#### Set of tasks
a: Answer these questions using the text on David Harding, one answer per line, marked like the questions:
(i) In what year was his fund launched?
(ii) What was his approximate net worth as of March 2020?
(iii) How many of his trading quotes does the text say it will present?
b: List every dollar amount stated in the text on David Harding.
c: Duplicate the portion of the text on David Harding starting with "David Winton Harding" and going on through "action trading quotes.".

#### Excerpted text
▽

David Winton Harding is a billionaire trend following quant trader, and the founder and CEO of Winton Group. His fund was launched in 1997 with $1.6 million in assets and now has approximately $20 billion under management. His funds trading programs have returned a compounded +12.5% return over the last 19 years even with its size.
David Harding’s current net worth is approximately $1.3 billion as of March 2020.
Here are five of his price action trading quotes.
“If you put in stops and run your profits and trade randomly you make money; and if you put in targets and no stops, and you trade randomly you lose money.” – David Harding
This is a simple way to express how to create an edge with a good risk/reward ratio after an entry even if it is random.

△

#### Given information

▽

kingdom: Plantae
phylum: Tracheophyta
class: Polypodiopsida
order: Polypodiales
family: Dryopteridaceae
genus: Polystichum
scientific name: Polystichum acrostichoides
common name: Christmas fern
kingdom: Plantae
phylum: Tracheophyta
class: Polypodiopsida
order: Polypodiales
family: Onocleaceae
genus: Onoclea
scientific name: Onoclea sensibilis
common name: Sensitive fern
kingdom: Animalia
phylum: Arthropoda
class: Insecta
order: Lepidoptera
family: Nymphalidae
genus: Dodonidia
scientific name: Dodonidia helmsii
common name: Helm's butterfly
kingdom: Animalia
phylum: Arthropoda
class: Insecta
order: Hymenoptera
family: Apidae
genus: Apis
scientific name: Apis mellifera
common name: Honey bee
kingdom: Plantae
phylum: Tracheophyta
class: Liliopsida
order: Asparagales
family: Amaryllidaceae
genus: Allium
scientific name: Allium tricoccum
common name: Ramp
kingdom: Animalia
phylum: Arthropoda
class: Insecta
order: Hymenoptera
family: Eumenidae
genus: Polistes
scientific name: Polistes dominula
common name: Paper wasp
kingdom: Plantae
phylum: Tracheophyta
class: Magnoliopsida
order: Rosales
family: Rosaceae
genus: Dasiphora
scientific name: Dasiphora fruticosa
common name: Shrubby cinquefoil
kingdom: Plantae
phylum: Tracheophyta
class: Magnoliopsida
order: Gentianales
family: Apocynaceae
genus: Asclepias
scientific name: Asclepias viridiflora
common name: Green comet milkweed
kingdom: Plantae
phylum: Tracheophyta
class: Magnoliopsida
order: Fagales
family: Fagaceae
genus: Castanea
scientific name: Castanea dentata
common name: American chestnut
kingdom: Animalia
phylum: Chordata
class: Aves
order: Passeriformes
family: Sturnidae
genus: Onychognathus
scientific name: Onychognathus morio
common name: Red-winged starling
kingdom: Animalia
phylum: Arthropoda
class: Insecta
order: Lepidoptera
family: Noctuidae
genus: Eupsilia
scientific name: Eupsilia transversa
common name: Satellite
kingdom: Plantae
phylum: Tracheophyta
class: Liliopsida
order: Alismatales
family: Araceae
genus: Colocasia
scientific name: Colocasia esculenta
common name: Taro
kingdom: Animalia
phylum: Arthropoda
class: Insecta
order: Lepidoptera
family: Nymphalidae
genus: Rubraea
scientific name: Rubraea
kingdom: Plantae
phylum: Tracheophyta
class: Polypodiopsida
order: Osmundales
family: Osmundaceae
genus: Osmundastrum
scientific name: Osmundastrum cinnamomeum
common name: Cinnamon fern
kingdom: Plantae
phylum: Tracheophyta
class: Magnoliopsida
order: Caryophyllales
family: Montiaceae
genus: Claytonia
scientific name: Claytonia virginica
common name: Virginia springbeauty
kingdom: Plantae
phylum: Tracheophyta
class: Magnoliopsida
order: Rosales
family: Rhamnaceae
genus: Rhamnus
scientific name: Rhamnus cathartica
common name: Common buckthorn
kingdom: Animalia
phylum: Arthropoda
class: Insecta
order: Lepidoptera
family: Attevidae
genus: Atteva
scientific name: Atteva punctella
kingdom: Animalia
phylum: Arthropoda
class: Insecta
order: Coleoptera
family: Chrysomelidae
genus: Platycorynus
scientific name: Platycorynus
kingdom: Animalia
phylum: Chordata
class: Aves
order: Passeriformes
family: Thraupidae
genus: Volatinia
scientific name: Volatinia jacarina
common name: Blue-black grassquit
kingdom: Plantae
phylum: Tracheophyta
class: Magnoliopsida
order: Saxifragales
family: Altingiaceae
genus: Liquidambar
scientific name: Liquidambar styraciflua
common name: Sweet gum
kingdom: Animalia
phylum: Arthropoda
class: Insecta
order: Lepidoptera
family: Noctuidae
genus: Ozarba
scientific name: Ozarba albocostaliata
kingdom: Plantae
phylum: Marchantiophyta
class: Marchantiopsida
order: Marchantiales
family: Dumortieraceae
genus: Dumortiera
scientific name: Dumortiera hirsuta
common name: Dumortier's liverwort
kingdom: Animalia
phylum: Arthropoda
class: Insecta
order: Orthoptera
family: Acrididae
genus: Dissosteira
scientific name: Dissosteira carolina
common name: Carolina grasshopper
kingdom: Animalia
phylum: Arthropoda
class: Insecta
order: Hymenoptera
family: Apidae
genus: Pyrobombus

△

#### Answers
a:
(i) 1997
(ii) Approximately $1.3 billion
(iii) Five

b:
$1.6 million
$20 billion
$1.3 billion

c:
David Winton Harding is a billionaire trend following quant trader, and the founder and CEO of Winton Group. His fund was launched in 1997 with $1.6 million in assets and now has approximately $20 billion under management. His funds trading programs have returned a compounded +12.5% return over the last 19 years even with its size.
David Harding’s current net worth is approximately $1.3 billion as of March 2020.
Here are five of his price action trading quotes.